(People photos with keypoints)

BEGIN

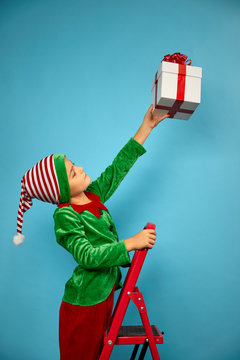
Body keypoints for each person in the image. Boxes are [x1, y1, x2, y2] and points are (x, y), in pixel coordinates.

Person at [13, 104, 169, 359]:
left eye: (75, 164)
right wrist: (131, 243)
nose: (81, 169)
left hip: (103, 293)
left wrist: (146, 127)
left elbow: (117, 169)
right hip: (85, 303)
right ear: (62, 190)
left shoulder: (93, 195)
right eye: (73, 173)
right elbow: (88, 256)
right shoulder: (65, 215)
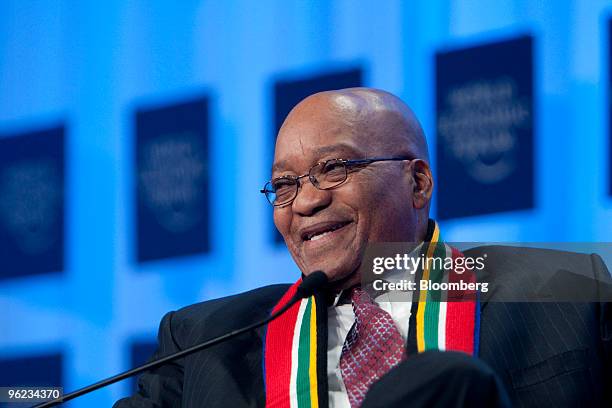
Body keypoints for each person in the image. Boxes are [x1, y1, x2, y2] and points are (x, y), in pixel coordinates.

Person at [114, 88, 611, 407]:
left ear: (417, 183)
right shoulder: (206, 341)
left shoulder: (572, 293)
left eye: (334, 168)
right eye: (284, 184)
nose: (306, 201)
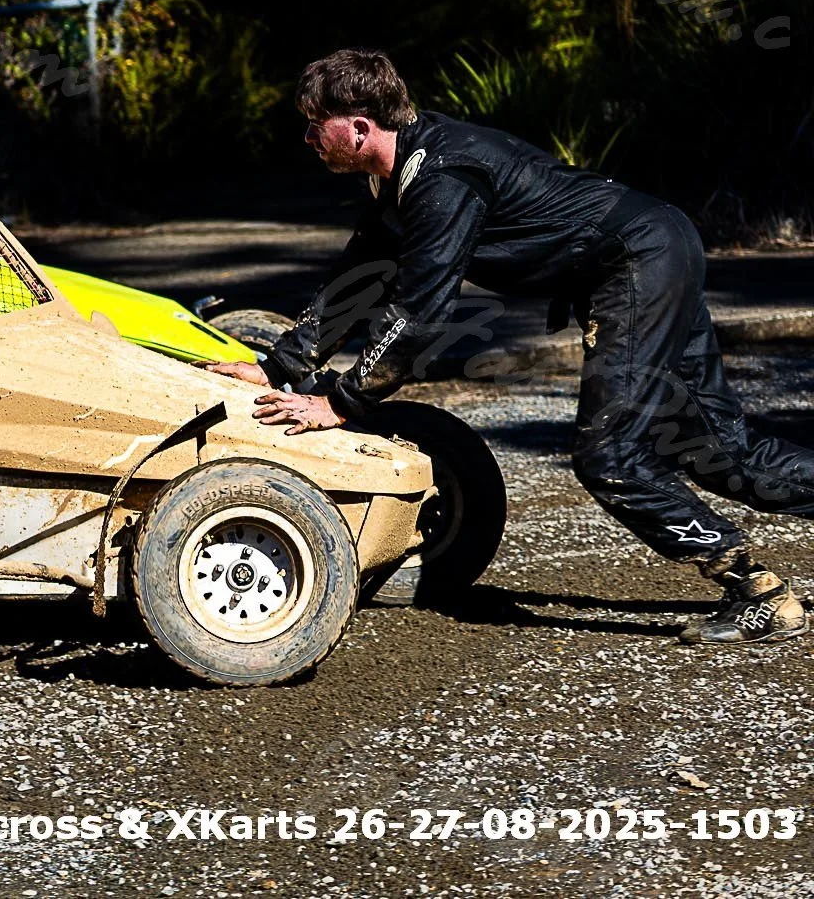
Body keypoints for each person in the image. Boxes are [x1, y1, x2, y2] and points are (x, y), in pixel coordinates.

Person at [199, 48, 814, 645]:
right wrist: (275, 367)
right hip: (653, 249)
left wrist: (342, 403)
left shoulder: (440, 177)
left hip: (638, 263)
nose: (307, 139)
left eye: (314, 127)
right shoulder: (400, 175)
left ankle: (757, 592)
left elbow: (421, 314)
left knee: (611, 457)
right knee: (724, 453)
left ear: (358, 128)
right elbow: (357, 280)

END

Only lines belong in the copy, not pictures: write out exactly the lines of the records from the first through the one holding "right shoulder: (65, 215)".

* _REPLY_
Body keypoints for each person in the image. Boxes are [x1, y1, x2, y2] and points are (x, y), in pixel coordinates.

Person at [13, 104, 169, 359]:
left eye: (75, 164)
right wrist: (131, 243)
nose: (81, 169)
left hip: (103, 293)
left wrist: (146, 127)
left elbow: (117, 169)
right hip: (85, 303)
right ear: (62, 190)
left shoulder: (93, 195)
right eye: (73, 173)
right elbow: (88, 256)
right shoulder: (65, 215)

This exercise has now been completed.